[MLOps] kubeflow 설정
업데이트:
kubeflow 설정
1. kubeflow 기본 사용법
웹브라우저를 하나 열고 마스터 서버 IP와 포트 31380을 적어주세요. 예를 들어 마스터 서버 IP가 111.11.1.111 이라고하면 아래와 같이 적어주면 됩니다.
111.11.1.111:31380
그러고 몇 초 기다리면 아래와 같은 화면이 나옵니다.
위 화면에서 왼쪽 메뉴에 Notebook server를 누르면 현재 만들어진 주피터 노트북서버를 볼 수 있으며, 머신러닝을 위한 주피터 노트북 서버를 만들 수 있습니다.
위 화면에서 +New server를 누르면 새로운 주피터 노트북 서버를 만들 수 있습니다.
위와 같이 여러 설정 사항을 정하고 Launch를 누르면 만들어집니다. 그리고 서버 목록에서 connect를 누르면
위와 같이 주피터 노트북을 사용할 수 있습니다.
2. kubeflow에 텐서플로 이미지 올리기
아래 버전중 자신이 원하는 이미지를 올리세요.

:: 자료 ::
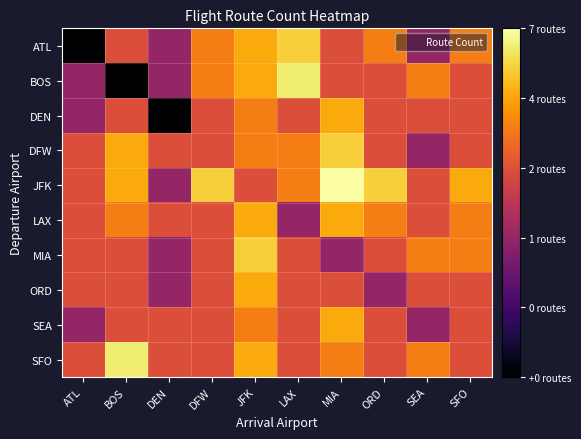

Rank the series by their maximum value, from highest to lowest.

JFK, BOS, SFO, ATL, DFW, MIA, DEN, LAX, ORD, SEA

:: 과제 ::
위의 kubeflow 설정 글에서 "111.11.1.111:31380"에서 시작해 "사용할 수 있습니다."까지 이어지는 부분을 한 글자도 바꾸지 말고 옮겨 적으세요.

:: 아래 답안 ::
111.11.1.111:31380
그러고 몇 초 기다리면 아래와 같은 화면이 나옵니다.
위 화면에서 왼쪽 메뉴에 Notebook server를 누르면 현재 만들어진 주피터 노트북서버를 볼 수 있으며, 머신러닝을 위한 주피터 노트북 서버를 만들 수 있습니다.
위 화면에서 +New server를 누르면 새로운 주피터 노트북 서버를 만들 수 있습니다.
위와 같이 여러 설정 사항을 정하고 Launch를 누르면 만들어집니다. 그리고 서버 목록에서 connect를 누르면
위와 같이 주피터 노트북을 사용할 수 있습니다.